# Snow Cream



## kitchenelf (Feb 26, 2004)

Snow Cream

1-3 Cups of Snow (make sure it's clean!) 
1/2 Cup Whipping Cream or evaporated milk or some mixture thereof
1 T. Sugar 
a few drops Vanilla flavoring depending on how much snow is used

Mix the milk/cream, sugar, and vanilla. Slowly add snow to desired consistency and taste.


----------



## BubbaGourmet (Feb 26, 2004)

kitchenelf;
How much snow are you getting in this latest batch?

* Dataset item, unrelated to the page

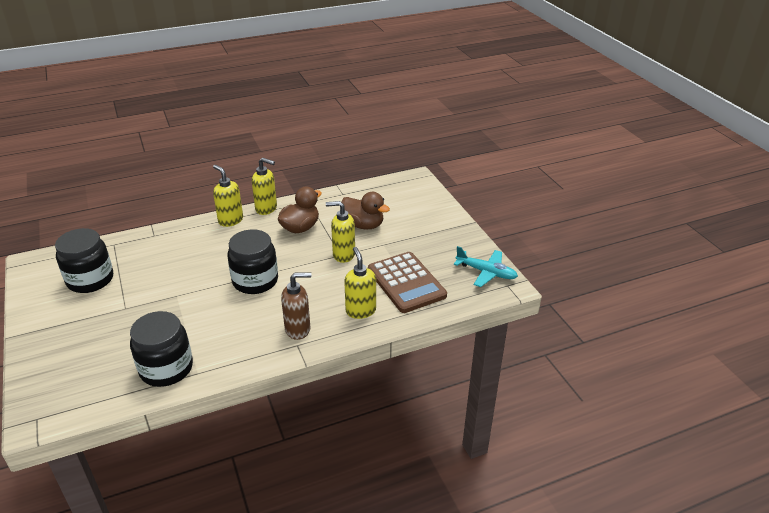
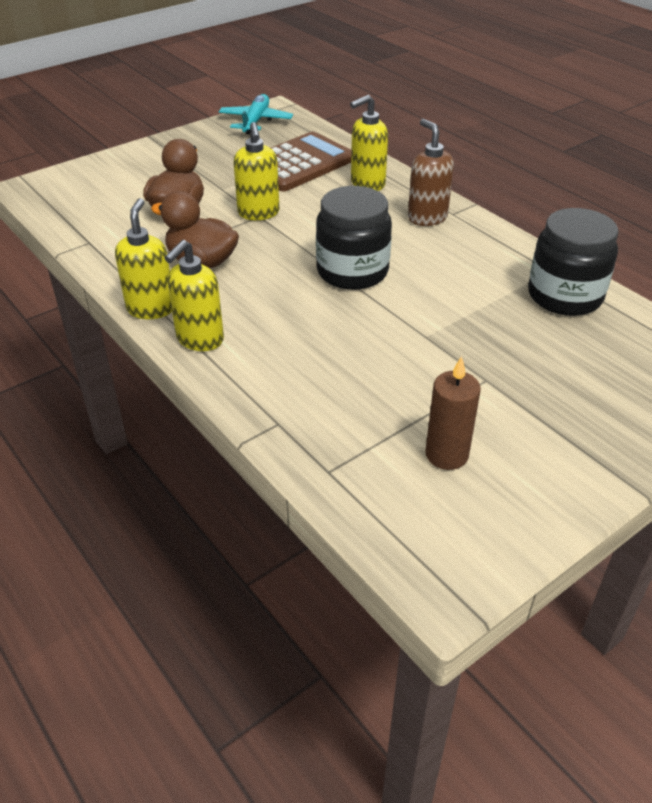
camera: 105 degrees left, 5 degrees up
(90, 280) = (446, 454): black jar -> brown candle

We didn't get any but we had gale force PLUS winds all day and wicked cold to boot!


----------



## kitchenelf (Feb 26, 2004)

We're at 6"+ and climbing Bubba - I was sitting on the couch and watched out in the street and it was blowing sideways - then I looked closer to the house and it was coming straight down!  LOL  Quite a show.  Just heard on the news that Charlotte (and we're next) is going to be getting 1" - 2" every hour for the next several hours.  A.J. said we were supposed to get 12" and I think he's going to be right.  AND in the storm going through Charlotte right now there is thunder and lightening along with that snowfall - and don't they say that when you have thunder and lightening during a snow storm you will have snow again in 2 weeks (or is it 3 weeks).  I dunno.  It's beautiful and I thought I was out of bread but I saw a loaf in the freezer - guess I'll take it out  :roll: 

Just looked outside and it's still coming down - I thought it stopped but then realized that I wasn't looking up at the street light - boy is it coming down!


----------



## BubbaGourmet (Feb 27, 2004)

Okay, got the word from our daughter in Raleigh that they are at almost 6 inches. We got bypassed (Thank You God) but the gale force winds that were supposed tol lie down last night...never did. Still gusting up to 50 mph here. Beach is getting shredded.


----------